## YOUR INSTRUCTIONS
Please retype all of the entries that follow, leaving the images out.
--*--
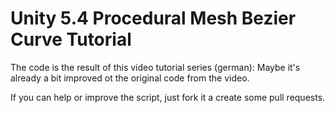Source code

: # Unity 5.4 Procedural Mesh Bezier Curve Tutorial

The code is the result of this video tutorial series (german):
Maybe it's already a bit improved ot the original code from the video.

If you can help or improve the script, just fork it a create some pull requests.
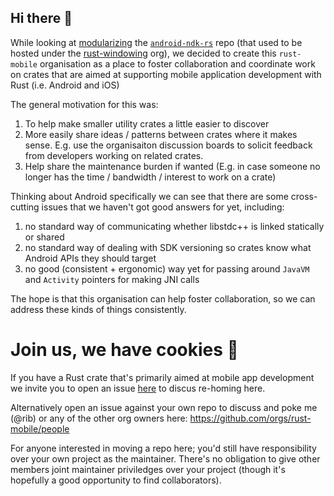 ## Hi there 👋

While looking at [modularizing](https://github.com/rust-mobile/ndk/issues/372) the [`android-ndk-rs`](https://github.com/rust-mobile/ndk) repo (that used to be hosted under the [rust-windowing](https://github.com/rust-windowing) org), we decided to create this `rust-mobile` organisation as a place to foster collaboration and coordinate work on crates that are aimed at supporting mobile application development with Rust (i.e. Android and iOS)

The general motivation for this was:

1. To help make smaller utility crates a little easier to discover
2. More easily share ideas / patterns between crates where it makes sense. E.g. use the organisaiton discussion boards to solicit feedback from developers working on related crates.
3. Help share the maintenance burden if wanted (E.g. in case someone no longer has the time / bandwidth / interest to work on a crate)

Thinking about Android specifically we can see that there are some cross-cutting issues that we haven't got good answers for yet, including:
1. no standard way of communicating whether libstdc++ is linked statically or shared
2. no standard way of dealing with SDK versioning so crates know what Android APIs they should target
3. no good (consistent + ergonomic) way yet for passing around `JavaVM` and `Activity` pointers for making JNI calls

The hope is that this organisation can help foster collaboration, so we can address these kinds of things consistently.

# Join us, we have cookies 🍪

If you have a Rust crate that's primarily aimed at mobile app development we invite you to open an issue [here](https://github.com/rust-mobile/.github/issues) to discus re-homing here.

Alternatively open an issue against your own repo to discuss and poke me (@rib) or any of the other org owners here: https://github.com/orgs/rust-mobile/people

For anyone interested in moving a repo here; you'd still have responsibility over your own project as the maintainer. There's no obligation to give other members joint maintainer priviledges over your project (though it's hopefully a good opportunity to find collaborators).
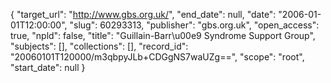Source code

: {
  "target_url": "http://www.gbs.org.uk/", 
  "end_date": null, 
  "date": "2006-01-01T12:00:00", 
  "slug": 60293313, 
  "publisher": "gbs.org.uk", 
  "open_access": true, 
  "npld": false, 
  "title": "Guillain-Barr\u00e9 Syndrome Support Group", 
  "subjects": [], 
  "collections": [], 
  "record_id": "20060101T120000/m3qbpyJLb+CDGgNS7waUZg==", 
  "scope": "root", 
  "start_date": null
}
--*--
## REPLY
Source code

: # Unity 5.4 Procedural Mesh Bezier Curve Tutorial

The code is the result of this video tutorial series (german):
Maybe it's already a bit improved ot the original code from the video.

If you can help or improve the script, just fork it a create some pull requests.
 ## Hi there 👋

While looking at [modularizing](https://github.com/rust-mobile/ndk/issues/372) the [`android-ndk-rs`](https://github.com/rust-mobile/ndk) repo (that used to be hosted under the [rust-windowing](https://github.com/rust-windowing) org), we decided to create this `rust-mobile` organisation as a place to foster collaboration and coordinate work on crates that are aimed at supporting mobile application development with Rust (i.e. Android and iOS)

The general motivation for this was:

1. To help make smaller utility crates a little easier to discover
2. More easily share ideas / patterns between crates where it makes sense. E.g. use the organisaiton discussion boards to solicit feedback from developers working on related crates.
3. Help share the maintenance burden if wanted (E.g. in case someone no longer has the time / bandwidth / interest to work on a crate)

Thinking about Android specifically we can see that there are some cross-cutting issues that we haven't got good answers for yet, including:
1. no standard way of communicating whether libstdc++ is linked statically or shared
2. no standard way of dealing with SDK versioning so crates know what Android APIs they should target
3. no good (consistent + ergonomic) way yet for passing around `JavaVM` and `Activity` pointers for making JNI calls

The hope is that this organisation can help foster collaboration, so we can address these kinds of things consistently.

# Join us, we have cookies 🍪

If you have a Rust crate that's primarily aimed at mobile app development we invite you to open an issue [here](https://github.com/rust-mobile/.github/issues) to discus re-homing here.

Alternatively open an issue against your own repo to discuss and poke me (@rib) or any of the other org owners here: https://github.com/orgs/rust-mobile/people

For anyone interested in moving a repo here; you'd still have responsibility over your own project as the maintainer. There's no obligation to give other members joint maintainer priviledges over your project (though it's hopefully a good opportunity to find collaborators).
Source code

: {
  "target_url": "http://www.gbs.org.uk/", 
  "end_date": null, 
  "date": "2006-01-01T12:00:00", 
  "slug": 60293313, 
  "publisher": "gbs.org.uk", 
  "open_access": true, 
  "npld": false, 
  "title": "Guillain-Barr\u00e9 Syndrome Support Group", 
  "subjects": [], 
  "collections": [], 
  "record_id": "20060101T120000/m3qbpyJLb+CDGgNS7waUZg==", 
  "scope": "root", 
  "start_date": null
}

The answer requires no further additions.